3.  I've looked in my bios for any sort of option that may be available related with ATA and could not find any (the motherboard is gigabyte GA-m61p-s3) 

I've tried messing with the windows RAID utility but since it currently has the non-raid bios installed, it won't get very far upon launch.  

Oh, and with the non-raid bios, there isn't really any configuration on the card.  The bios of the card flashes a message stating the bios version and what not, but no key combination to access any sort of menu.  With the raid version of the bios it does show this.

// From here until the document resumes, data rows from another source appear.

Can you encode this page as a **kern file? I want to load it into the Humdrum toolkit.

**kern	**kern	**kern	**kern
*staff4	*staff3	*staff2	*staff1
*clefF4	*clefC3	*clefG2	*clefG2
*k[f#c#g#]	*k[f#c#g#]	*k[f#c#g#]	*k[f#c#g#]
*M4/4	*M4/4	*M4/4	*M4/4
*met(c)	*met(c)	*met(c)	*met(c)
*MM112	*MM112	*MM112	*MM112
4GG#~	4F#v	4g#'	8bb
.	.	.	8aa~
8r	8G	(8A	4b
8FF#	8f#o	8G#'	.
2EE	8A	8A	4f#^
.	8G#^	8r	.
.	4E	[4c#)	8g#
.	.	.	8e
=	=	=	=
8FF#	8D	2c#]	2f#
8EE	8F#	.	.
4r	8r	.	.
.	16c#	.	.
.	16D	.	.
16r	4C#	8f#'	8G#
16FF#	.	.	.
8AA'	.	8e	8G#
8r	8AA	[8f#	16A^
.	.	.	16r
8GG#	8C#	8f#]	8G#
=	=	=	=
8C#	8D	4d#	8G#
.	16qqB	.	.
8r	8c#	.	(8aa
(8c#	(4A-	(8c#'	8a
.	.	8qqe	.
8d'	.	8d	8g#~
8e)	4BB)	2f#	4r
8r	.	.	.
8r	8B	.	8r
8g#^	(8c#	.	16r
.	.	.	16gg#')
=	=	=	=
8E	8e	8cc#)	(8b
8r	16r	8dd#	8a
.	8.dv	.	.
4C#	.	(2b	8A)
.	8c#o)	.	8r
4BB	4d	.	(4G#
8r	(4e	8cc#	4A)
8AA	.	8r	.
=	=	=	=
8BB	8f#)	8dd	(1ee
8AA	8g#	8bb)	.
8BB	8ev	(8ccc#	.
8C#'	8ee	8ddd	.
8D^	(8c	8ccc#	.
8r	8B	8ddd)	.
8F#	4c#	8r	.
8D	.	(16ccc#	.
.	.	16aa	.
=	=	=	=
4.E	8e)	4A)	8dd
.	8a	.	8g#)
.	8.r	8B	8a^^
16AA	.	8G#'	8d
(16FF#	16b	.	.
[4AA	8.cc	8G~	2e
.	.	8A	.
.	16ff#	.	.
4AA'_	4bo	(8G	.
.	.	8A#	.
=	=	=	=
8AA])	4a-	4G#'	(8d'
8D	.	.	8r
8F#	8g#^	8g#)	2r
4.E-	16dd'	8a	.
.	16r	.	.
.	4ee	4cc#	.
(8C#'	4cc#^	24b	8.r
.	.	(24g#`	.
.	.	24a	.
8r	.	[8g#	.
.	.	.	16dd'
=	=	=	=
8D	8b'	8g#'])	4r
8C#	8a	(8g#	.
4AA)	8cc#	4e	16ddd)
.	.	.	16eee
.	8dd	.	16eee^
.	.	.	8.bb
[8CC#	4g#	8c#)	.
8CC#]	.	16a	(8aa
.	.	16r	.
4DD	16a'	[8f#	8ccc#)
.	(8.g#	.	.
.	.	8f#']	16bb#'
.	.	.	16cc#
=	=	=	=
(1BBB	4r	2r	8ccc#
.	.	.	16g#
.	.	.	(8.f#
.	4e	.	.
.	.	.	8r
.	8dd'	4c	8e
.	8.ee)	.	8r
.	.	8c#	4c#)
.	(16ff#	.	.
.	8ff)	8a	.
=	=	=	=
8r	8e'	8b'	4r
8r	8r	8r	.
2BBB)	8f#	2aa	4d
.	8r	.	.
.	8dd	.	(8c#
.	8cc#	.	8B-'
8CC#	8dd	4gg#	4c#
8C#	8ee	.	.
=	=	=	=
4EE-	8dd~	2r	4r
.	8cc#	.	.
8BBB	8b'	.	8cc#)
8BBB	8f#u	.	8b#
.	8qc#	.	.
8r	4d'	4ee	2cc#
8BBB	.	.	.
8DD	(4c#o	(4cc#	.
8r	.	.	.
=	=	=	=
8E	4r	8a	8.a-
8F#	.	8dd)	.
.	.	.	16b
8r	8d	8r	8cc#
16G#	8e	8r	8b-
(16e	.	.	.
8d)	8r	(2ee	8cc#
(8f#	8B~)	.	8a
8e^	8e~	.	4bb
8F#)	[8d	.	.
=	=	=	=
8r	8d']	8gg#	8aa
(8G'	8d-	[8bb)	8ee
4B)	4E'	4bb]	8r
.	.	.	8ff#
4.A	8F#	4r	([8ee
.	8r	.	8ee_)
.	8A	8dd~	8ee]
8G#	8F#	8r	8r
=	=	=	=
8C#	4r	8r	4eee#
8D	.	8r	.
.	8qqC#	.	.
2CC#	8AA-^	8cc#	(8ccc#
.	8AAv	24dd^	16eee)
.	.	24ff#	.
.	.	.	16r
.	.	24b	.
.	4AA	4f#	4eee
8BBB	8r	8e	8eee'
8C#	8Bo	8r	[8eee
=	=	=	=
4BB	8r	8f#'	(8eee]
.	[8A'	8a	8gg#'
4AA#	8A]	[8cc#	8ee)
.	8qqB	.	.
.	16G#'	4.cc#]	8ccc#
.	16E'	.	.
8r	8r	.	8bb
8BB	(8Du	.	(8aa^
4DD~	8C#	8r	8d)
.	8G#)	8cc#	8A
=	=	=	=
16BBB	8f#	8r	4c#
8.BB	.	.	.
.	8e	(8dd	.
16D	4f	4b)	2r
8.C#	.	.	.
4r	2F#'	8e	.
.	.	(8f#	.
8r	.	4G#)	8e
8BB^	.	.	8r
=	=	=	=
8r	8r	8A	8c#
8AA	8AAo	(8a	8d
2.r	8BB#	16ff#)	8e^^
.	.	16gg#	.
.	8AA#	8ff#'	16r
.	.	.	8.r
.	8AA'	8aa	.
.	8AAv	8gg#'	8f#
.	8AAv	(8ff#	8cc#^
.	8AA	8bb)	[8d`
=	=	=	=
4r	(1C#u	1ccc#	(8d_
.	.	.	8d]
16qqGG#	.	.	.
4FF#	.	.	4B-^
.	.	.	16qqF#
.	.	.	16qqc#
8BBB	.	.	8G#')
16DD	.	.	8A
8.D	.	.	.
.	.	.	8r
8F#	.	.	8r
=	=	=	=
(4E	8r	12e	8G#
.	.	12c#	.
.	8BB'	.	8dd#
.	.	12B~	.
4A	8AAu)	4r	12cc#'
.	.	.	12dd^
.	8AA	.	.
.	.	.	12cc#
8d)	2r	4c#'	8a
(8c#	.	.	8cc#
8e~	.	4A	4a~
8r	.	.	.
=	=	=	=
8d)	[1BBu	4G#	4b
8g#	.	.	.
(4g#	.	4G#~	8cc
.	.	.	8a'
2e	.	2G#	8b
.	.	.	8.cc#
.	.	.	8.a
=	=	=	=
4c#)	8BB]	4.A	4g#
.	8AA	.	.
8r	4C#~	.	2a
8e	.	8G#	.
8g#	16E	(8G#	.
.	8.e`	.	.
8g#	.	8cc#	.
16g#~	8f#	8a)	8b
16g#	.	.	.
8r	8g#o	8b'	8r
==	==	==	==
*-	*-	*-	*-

Trying the dd to the start and end of the disk right now.

----------

## deadearth

dd'ing the start and end of the disk didn't seem to help much either.  Any more ideas?    :Crying or Very sad: 

Thanks!!

----------

## kolcon

 *deadearth wrote:*   

> dd'ing the start and end of the disk didn't seem to help much either.  Any more ideas?   
> 
> Thanks!!

 

Try it in different computer - without the (maybe buggy) SATA card. Then you can at least determine if the problem

is in the HDD or somewhere else

----------

## chithanh

Not really a solution but more a workaround: you could use GPT instead of MBR partitioning. In parted, run 

```
mklabel gpt
```

 and create the partition. For that, you need EFI partition support enabled in your kernel.

```
CONFIG_EFI_PARTITION=y
```

----------

## thegeezer

could you possibly have a 'antivirus protection' in the BIOS, that would be 'protecting' your hard drive from a MBR virus?